Po raz pierwszy liczba podróżnych odprawionych w Katowice Airport przekroczyła 3 mln.
Port lotniczy w Pyrzowicach podsumował rok 2015.
- Także pod względem inwestycji zeszły rok był najważniejszym w historii portu - ocenił na konferencji prasowej 28 stycznia Artur Tomasik, prezes Górnośląskiego Towarzystwa Lotniczego.
Wśród tych inwestycji pierwsze miejsce zajmuje oddana w zeszłym roku do użytku nowa droga startowa. Ma aż 3,2 km długości. Dzięki niej już od lipca z lotniska w Pyrzowicach będzie startował np. szerokokadłubowy samolot, wykonujący bez międzylądowania czarterowe loty na Dominikanę. Wcześniej największe samoloty pasażerskie mogły stąd latać tylko wtedy, jeśli nie były w pełni obciążone paliwem.
Katowickie lotnisko zyskało też w zeszłym roku nowy terminal przylotowy, drogi kołowania, płytę postojową dla samolotów cargo i płytę do ich odladzania. Mogą z niej jednocześnie korzystać dwa mniejsze samoloty lub jeden wielki.

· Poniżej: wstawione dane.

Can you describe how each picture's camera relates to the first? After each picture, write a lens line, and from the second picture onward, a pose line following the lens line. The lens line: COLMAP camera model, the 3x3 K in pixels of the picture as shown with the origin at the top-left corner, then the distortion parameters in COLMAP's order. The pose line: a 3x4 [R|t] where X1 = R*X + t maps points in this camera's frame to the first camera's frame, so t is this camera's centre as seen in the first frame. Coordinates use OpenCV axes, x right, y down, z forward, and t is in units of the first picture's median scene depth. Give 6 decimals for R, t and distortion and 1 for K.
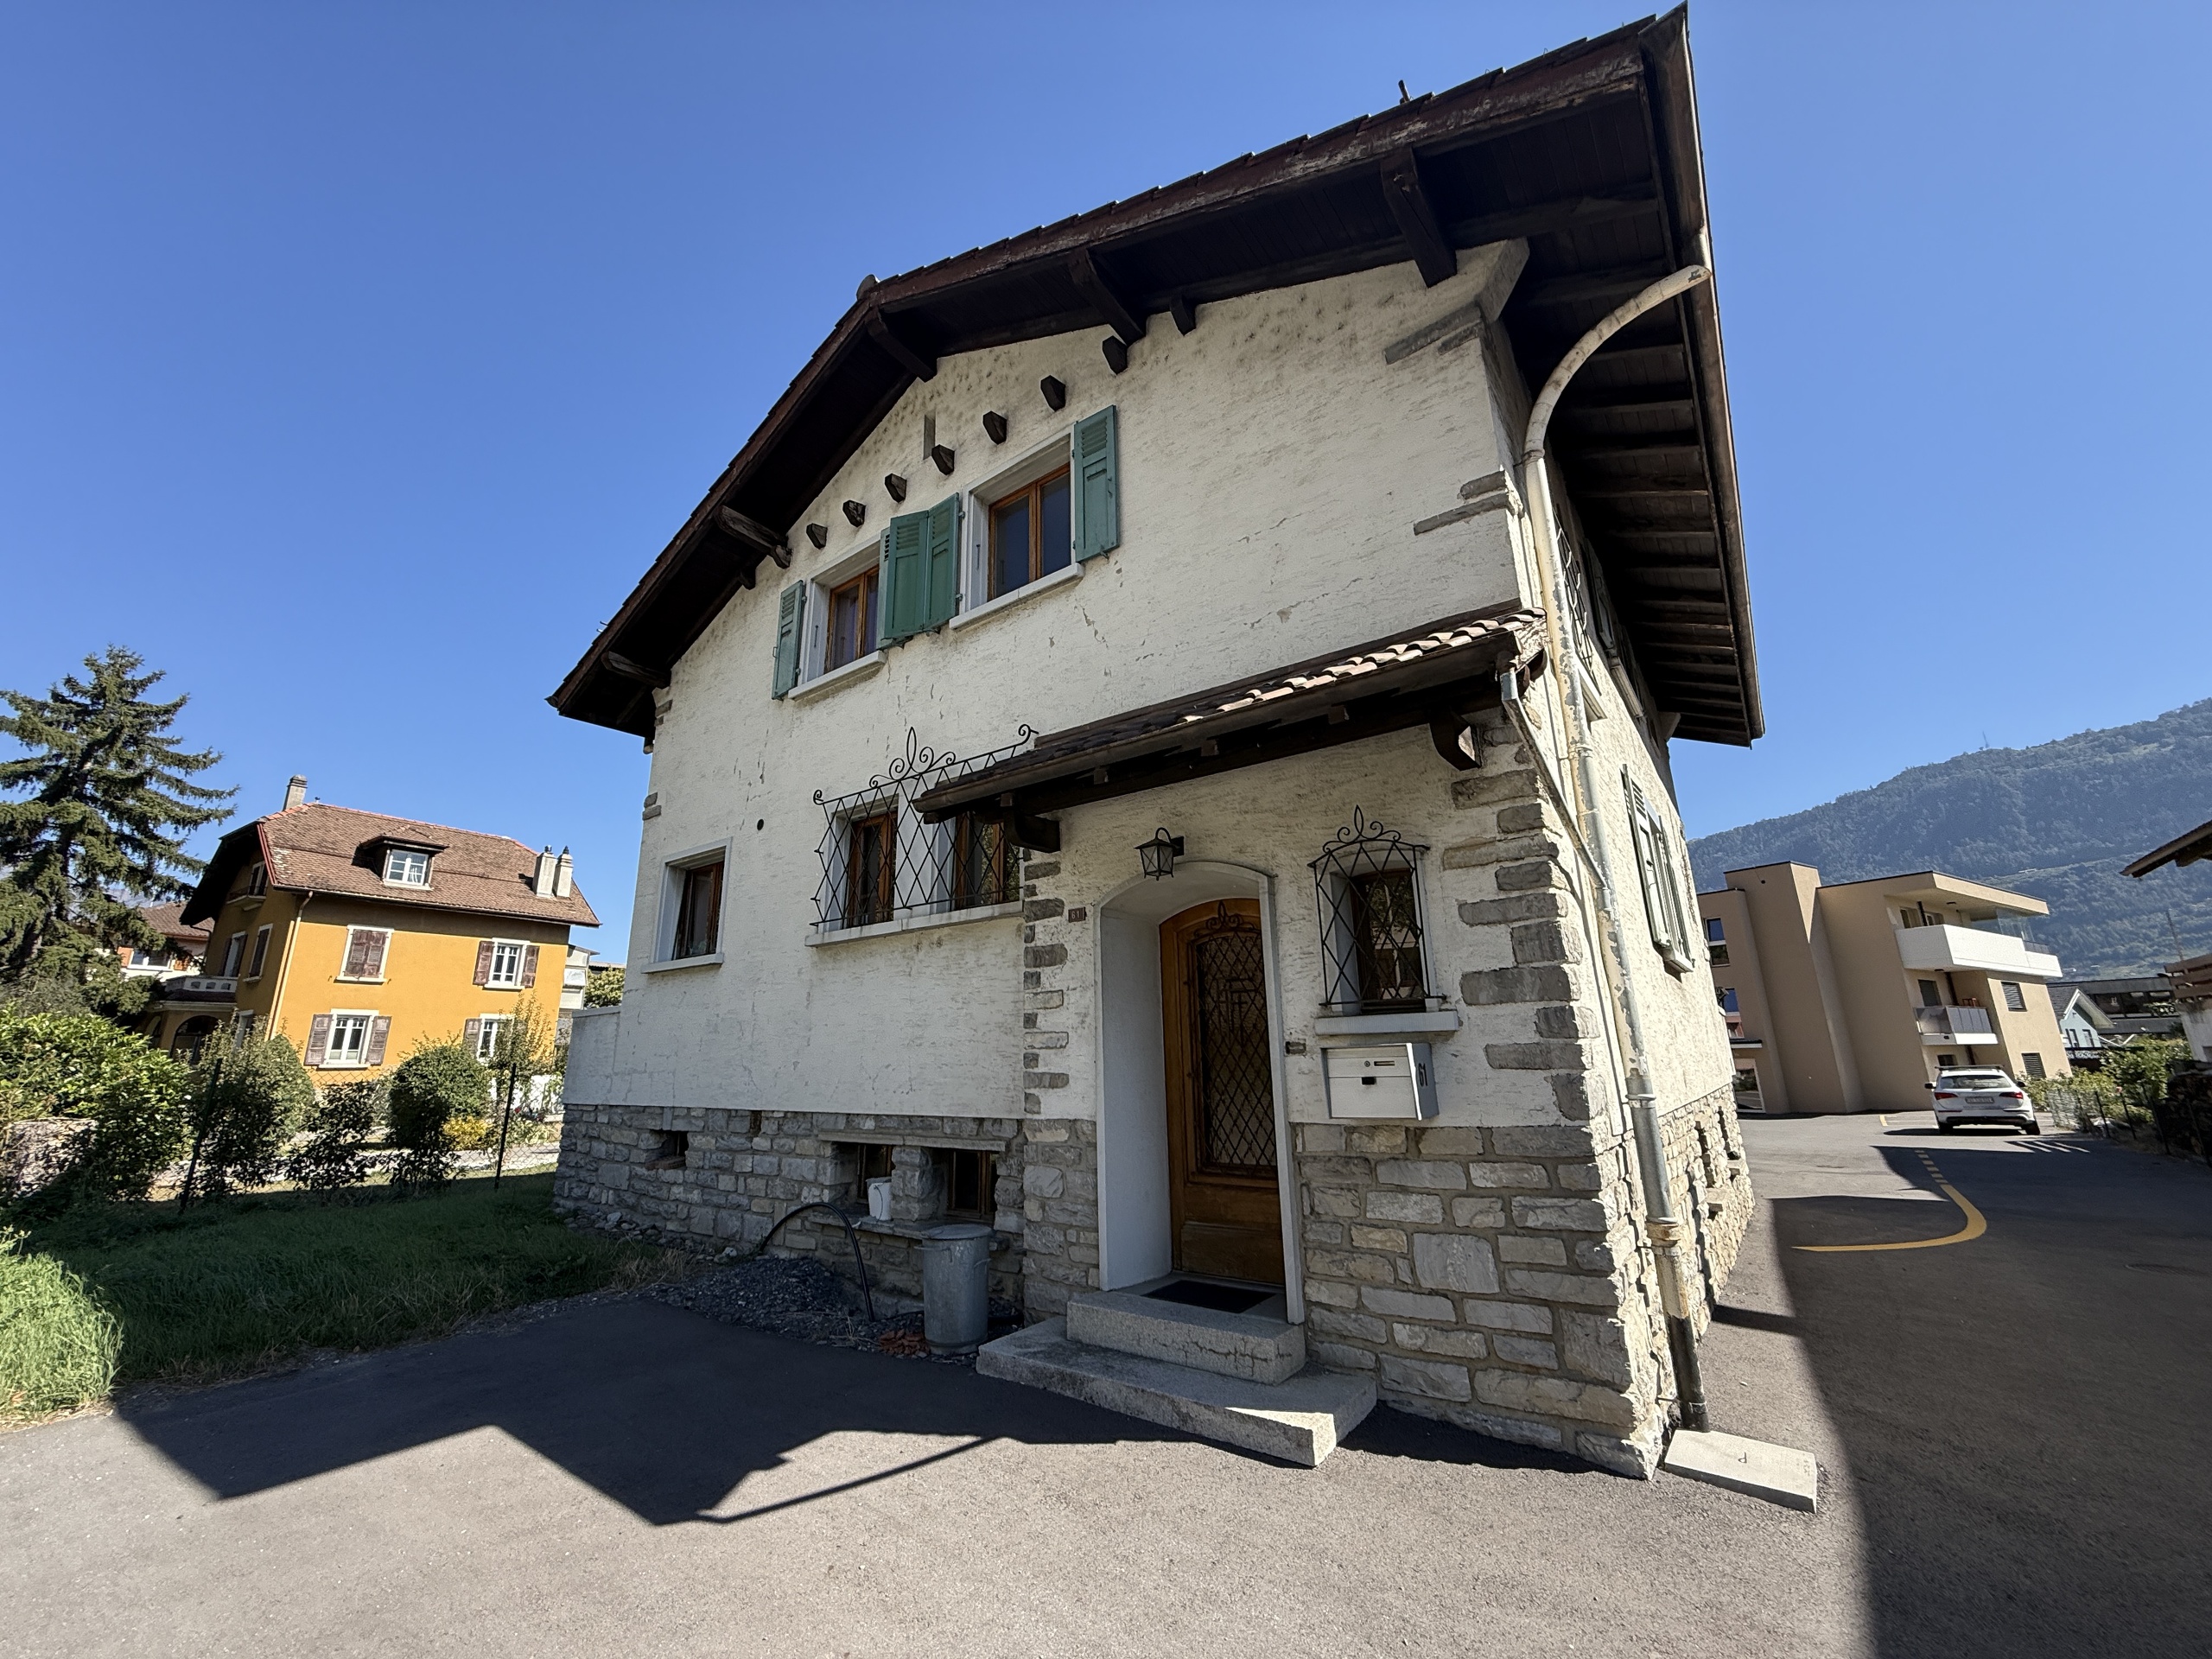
lens RADIAL K [[883.6, 0, 1103.6], [0, 883.6, 826.2], [0, 0, 1]] dist [0.000322, 0.000231]
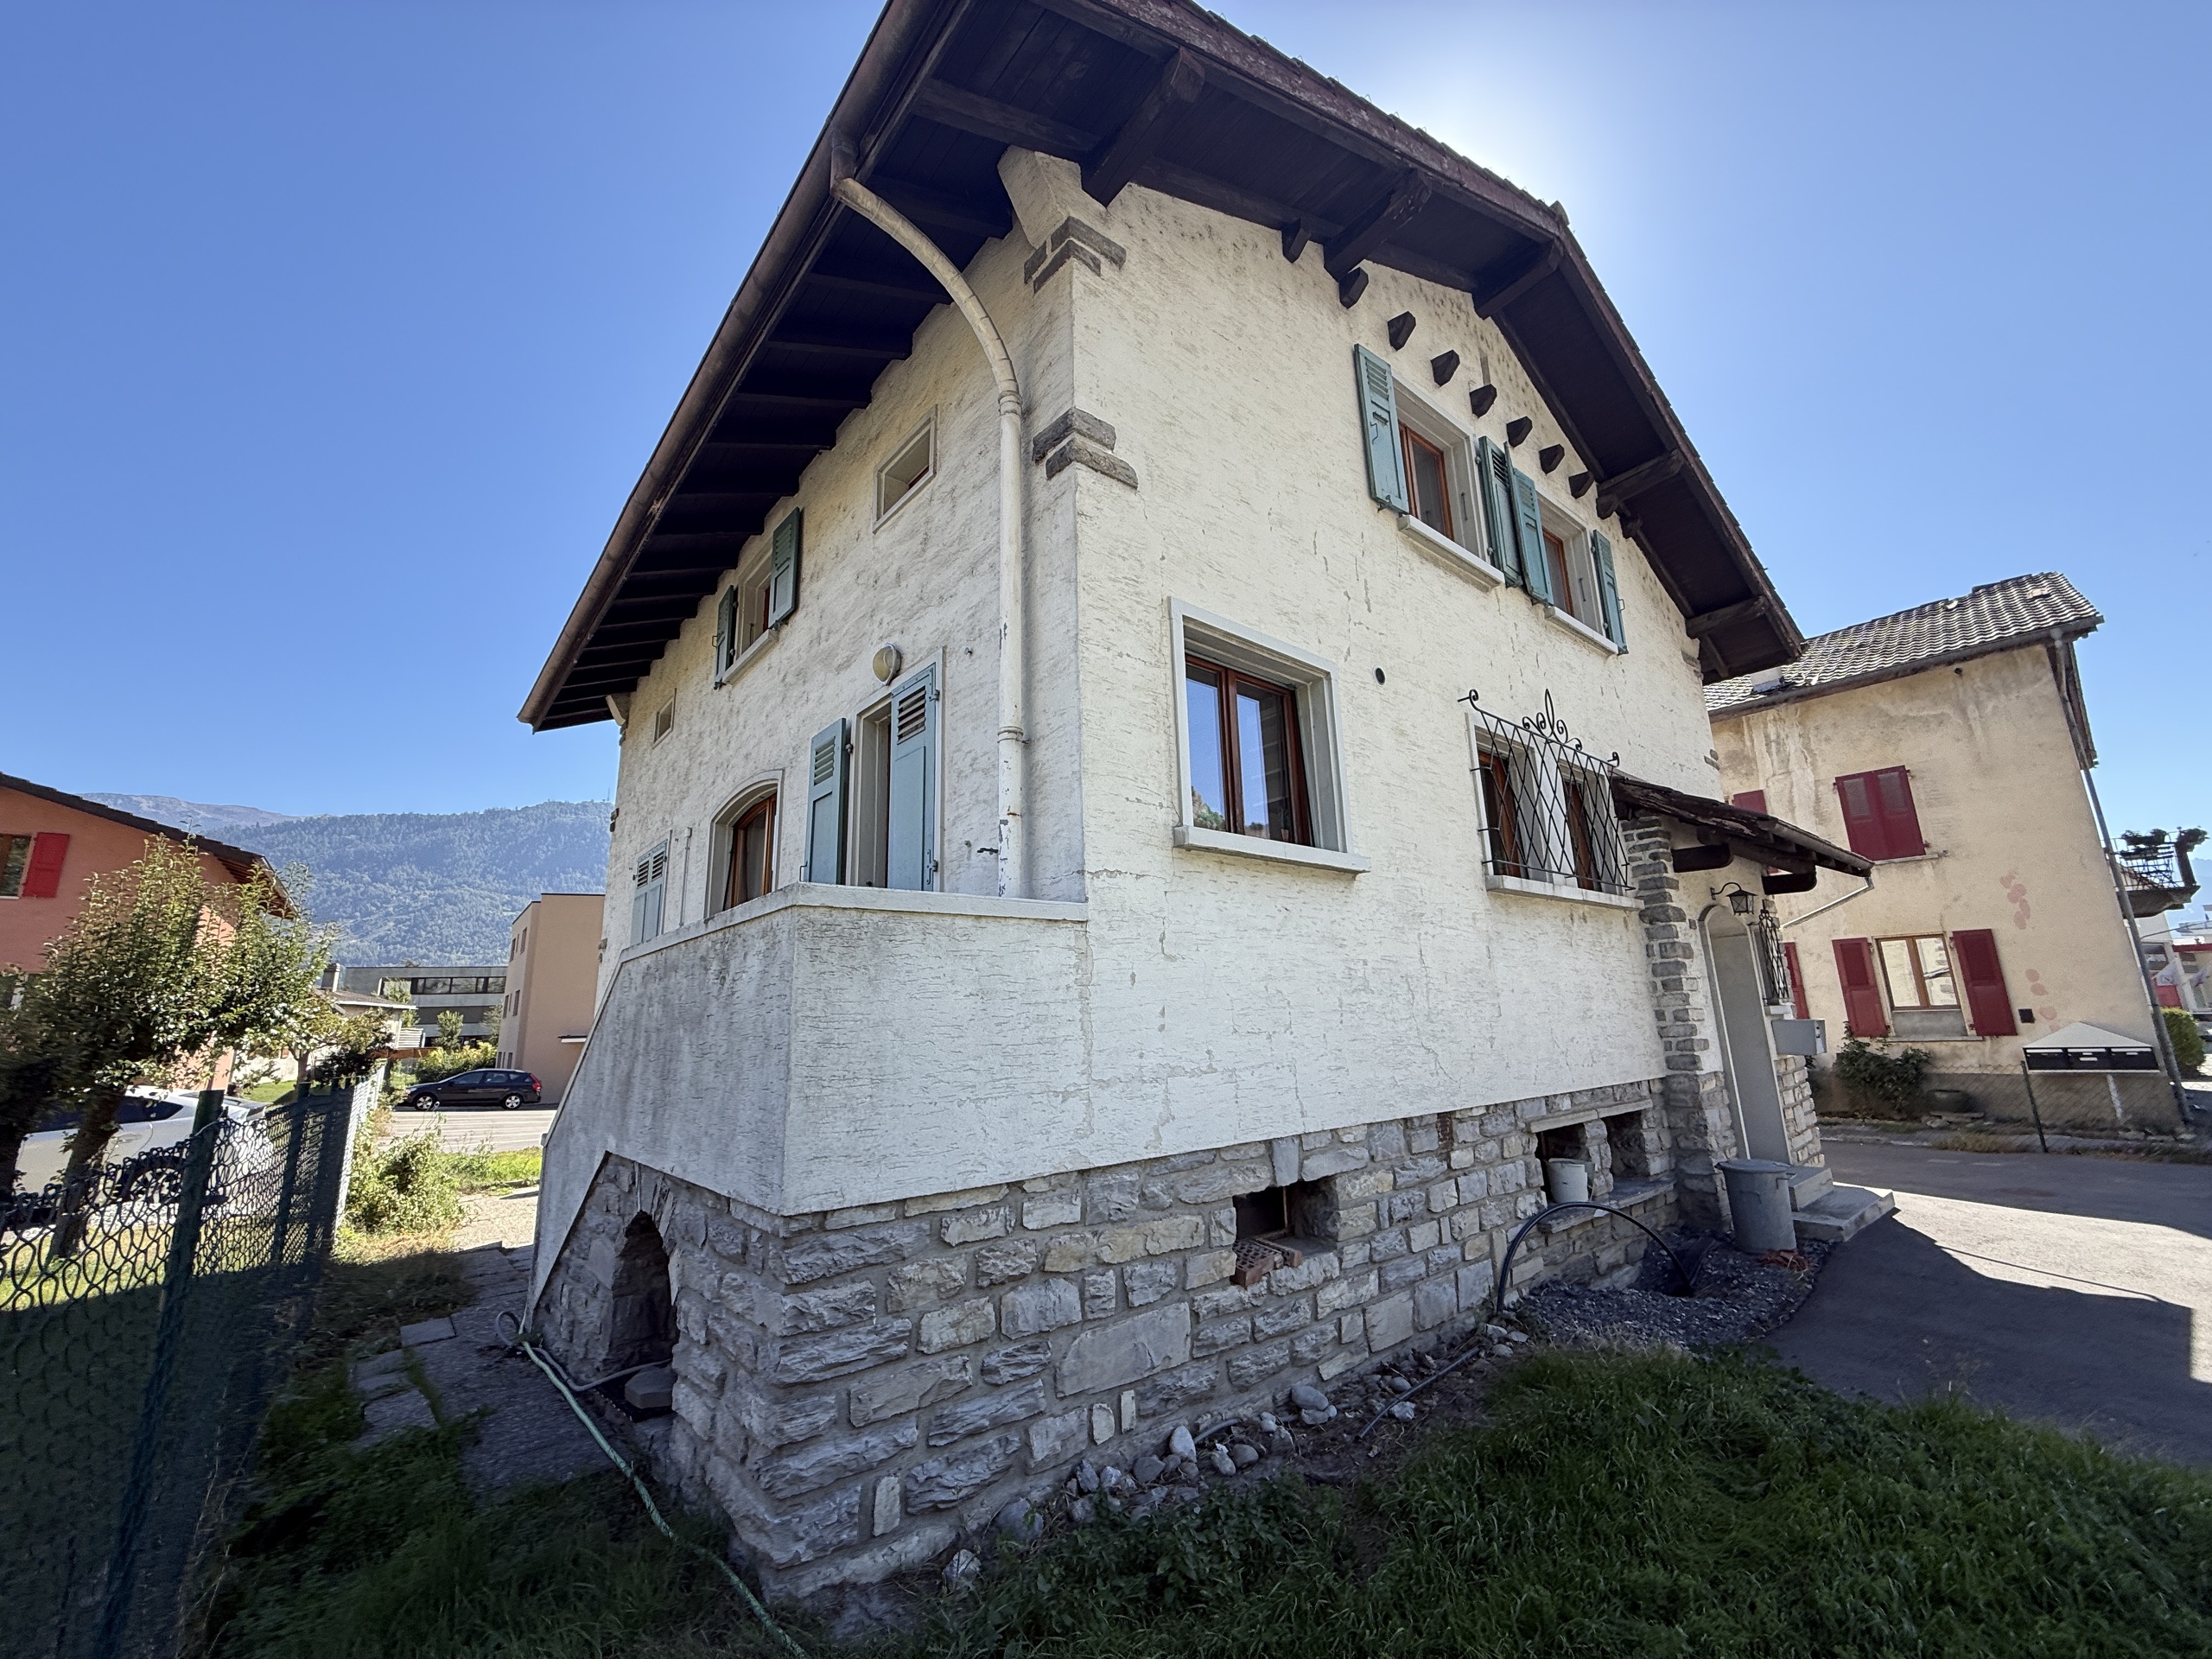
lens RADIAL K [[883.6, 0, 1106.6], [0, 883.6, 827.1], [0, 0, 1]] dist [0.000322, 0.000231]
pose [[0.217540, 0.224113, 0.949974, -1.051574], [-0.227018, 0.958208, -0.174069, 0.270381], [-0.949283, -0.177794, 0.259326, 1.033497]]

W przyszłym roku Katowice Airport ma nadzieję na odprawienie 3,3 mln pasażerów. W planie jest dostosowanie infrastruktury lotniska do kategorii II operacji lotniczych. Po jej wprowadzeniu samoloty będą mogły tu lądować i kołować w dwukrotnie gorszych warunkach atmosferycznych. Obecnie jest to możliwe gdy pułap chmur jest nie niżej niż 60 metrów, a widzialność wzdłuż drogi startowej jest nie mniejsza niż 550 metrów. Po wprowadzeniu II kategorii samoloty będą mogły tu lądować przy pułapie chmur zaledwie 30 metrów i widzialności 350 metrów.
Wśród inwestycji, które zakończą w kolejnych latach, jest m.in. budowa przy lotnisku hotelu (ma zostać otwarty w 2019 roku) oraz nowej wieży kontroli lotów. Budowa tej ostatniej zacznie się jesienią. Wieża będzie miała 46 metrów wysokości. - To odpowiada 16 kondygnacjom. To będzie najwyższa wieża kontroli lotów w Polsce, będzie wizytówką nie tylko naszego portu, ale i Śląska - uważa prezes Tomasik. - Będzie doskonale widoczna m.in. z drogi S1. Dla porównania, obecna wieża jest o połowę niższa, ma 23 metry - dodaje.
Nowa wieża ma być gotowa w 2018 roku.